The da Vinci Xi is a surgical robot from California company Intuitive Surgical, and the first in Canada to be exclusively dedicated to cardiac surgery.
 
"The development of robotic cardiac surgery plays a major role in the expansion of minimally invasive surgery, whose purpose is to minimise the trauma endured by the body by reducing the incision size, for instance," according to the surgical team including Michel Pellerin and Denis Bouchard, the two cardiac surgeons who performed the first robotic mitral intervention last April. "This new technology will improve the patients' quality of life and allow for a faster return to daily activity, among other benefits,"
 
The mitral valve repair programme was first initiated at the institute in 1995; back then, the programme used the more conventional approach of median sternotomy.

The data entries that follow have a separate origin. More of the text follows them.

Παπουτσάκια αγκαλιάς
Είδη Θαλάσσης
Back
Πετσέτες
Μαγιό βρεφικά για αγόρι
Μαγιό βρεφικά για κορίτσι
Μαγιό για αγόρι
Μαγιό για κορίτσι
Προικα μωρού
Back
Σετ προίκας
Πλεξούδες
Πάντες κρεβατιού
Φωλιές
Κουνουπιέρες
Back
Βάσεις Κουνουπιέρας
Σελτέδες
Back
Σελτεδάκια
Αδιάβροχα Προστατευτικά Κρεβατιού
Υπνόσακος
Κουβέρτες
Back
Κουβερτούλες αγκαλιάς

More than 2500 cases were performed using that approach. In 2006, this programme evolved to become minimally invasive surgery, where a small incision on the right side of the thorax is performed. Approximately 900 surgeries were performed using this approach.
 
Today, in 2017, the evolution of the mitral valve repair programme is intrinsically connected to robotic surgery, the ultimate step.
 
"We need to keep in mind that robotic surgery is an evolving field; the acquisition of this robot will allow us to remain at the spearhead of this type of cardiac surgery," said Mélanie La Couture, MHI chief executive officer.
 
The surgical robotic equipment consists of three main components: a robot, acting as remote manipulator; a control console, used by the surgeon; and an endoscopic vision cart, allowing for 3D visualisation.
 
"With this highly sophisticated new technology, our surgeons can now rely on better-performing instruments to have more precise hand gestures and an enhanced view thanks to 3D visualisation," said Louis Perrault, a doctor at MHI. “Since the surgeon is in permanent control of the robot, this is robot-assisted cardiac surgery.”
 
The acquisition of this robot was made possible thanks to the donors of the Montreal Heart Institute Foundation.
 
Founded in 1954 by Paul David, the MHI is part of a broad network of health bodies made up of the Université de Montréal and its affiliated institutions.